Russian hackers leak Simone Biles and Serena Williams' files

By Rory Tingle

Serena Williams. Photo / AP
Serena Williams. Photo / AP

A group of Russian hackers claim to have found files showing the Williams sisters and gymnast Simone Biles were allowed to take banned substances by anti-doping bosses.

Hacktivists Fancy Bears leaked documents that allegedly demonstrate both Venus and Serena Williams took substances that were on the World Anti-Doping Agency's (WADA) banned list.

However, the International Tennis Federation said the Williams sisters had been given permission to use the drugs for 'therapeutic use'.

Fancy Bear also claimed American gymnast Simone Biles tested positive for another banned substance in August but also had special dispensation to use it.

Both the International Federation of Gymnasts and the International Tennis Federation said no rules had been broken.

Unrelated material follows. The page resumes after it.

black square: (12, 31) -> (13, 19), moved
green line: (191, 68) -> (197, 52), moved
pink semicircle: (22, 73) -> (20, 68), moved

The hack on the WADA is thought to have been carried out in revenge for Russia being banned from the Olympics in Rio.

The Kremlin was furious at the treatment of its athletes in Rio with some accusing Olympic chiefs of operating 'double standards' in banning Russian athletes while allowing US athletes previously found guilty of doping to compete.

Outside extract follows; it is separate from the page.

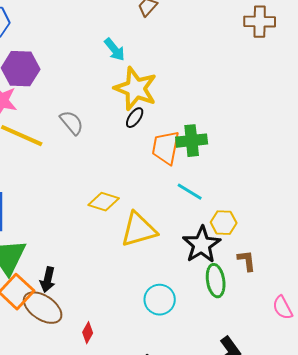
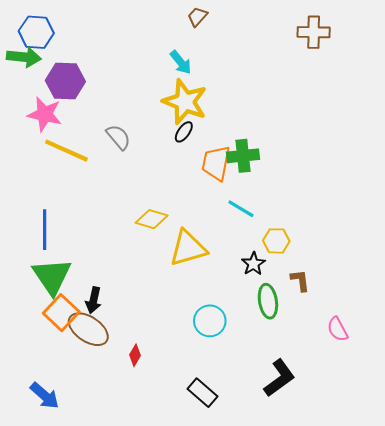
cyan arrow: (115, 50) -> (181, 62), moved
black star: (202, 245) -> (253, 264), size x0.6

WADA confirmed Russian hackers broke into its database and posted some athletes' confidential medical data online.

The hackers revealed records of 'Therapeutic Use Exemptions' which allow athletes to use substances that are banned unless there is a verified medical need.

WADA previously warned of cyber-attacks after investigators it appointed published investigations into Russian state-sponsored doping.

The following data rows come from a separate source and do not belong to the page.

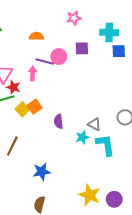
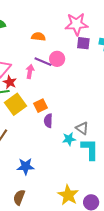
pink star: (74, 18) -> (77, 24), size x1.6
purple square: (82, 48) -> (83, 43), moved
orange square: (35, 107) -> (40, 106), moved
yellow square: (22, 109) -> (15, 104), size x1.5

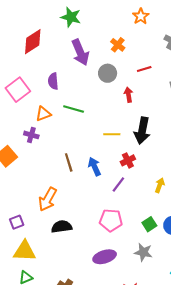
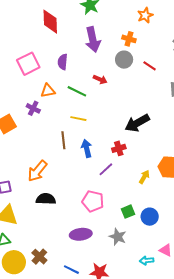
orange star: (141, 16) -> (145, 15), moved
red diamond: (33, 42) -> (50, 22), turned -70
orange cross: (118, 45) -> (129, 39), turned -32
red line: (144, 69) -> (150, 66), turned 40
gray circle: (108, 73) -> (124, 60), moved
red arrow: (128, 95) -> (100, 79), moved, turned 112
black arrow: (142, 131) -> (137, 123), turned 40
yellow line: (112, 134) -> (78, 119), moved

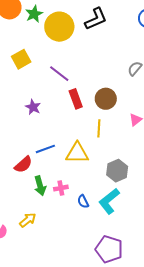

Director general Olivier Niggli said: "These criminal acts are greatly compromising the effort by the global anti-doping community to re-establish trust in Russia."

"WADA condemns these ongoing cyber-attacks that are being carried out in an attempt to undermine WADA and the global anti-doping system.

"WADA has been informed by law enforcement authorities that these attacks are originating out of Russia."

Fancy Bears claims it had more information showing how 'tainted' Olympics medals have been won.

It said: "Wait for sensational proof of famous athletes taking doping substances any time soon."

The International Olympic Committee said it 'strongly condemns such methods which clearly aim at tarnishing the reputation of clean athletes.'

An IOC spokesman said: "The IOC can confirm however that the athletes mentioned did not violate any anti-doping rules during the Olympic Games Rio 2016," the Olympic body said.

"Fancy Bears," is apparently a tongue-in-cheek reference to a collection of hackers which many security researchers have long associated with Russia.

In a statement posted to its website early Tuesday, the group proclaimed its allegiance to Anonymous, the loose-knit movement of online mischief-makers, and said it hacked WADA to show the world "how Olympic medals are won."

Internet records suggest Fancy Bears' data dump has been in the works for at least two weeks; their website was registered on September 1 and their Twitter account was created on September 6.

It is the latest significant leak by Russian-based hackers suspected of links to the Moscow's intelligence services after a group broke into the US Democratic Party's National Committee computer networks and gaining access to data relating to Donald Trump.

Serena: Oxycodone (2010), hydromorphone (2014), prednisone and methylprednisolone (2015).
Venus: Prednisone, prednisolone, triamcinolone and formoterol.

Therapeutic use exemptions are granted to athletes with health conditions that require them to take normally banned drugs.

These allow them to take substances found on the WDA's prohibited list without fear of punishment.

The exemptions, which often attract controversy, have previously been granted to cyclists who say they have asthma.

Another sport that has seen several exemptions granted is MMA (mixed martial arts).
Some fighters have been allowed to take steroids because of low testosterone.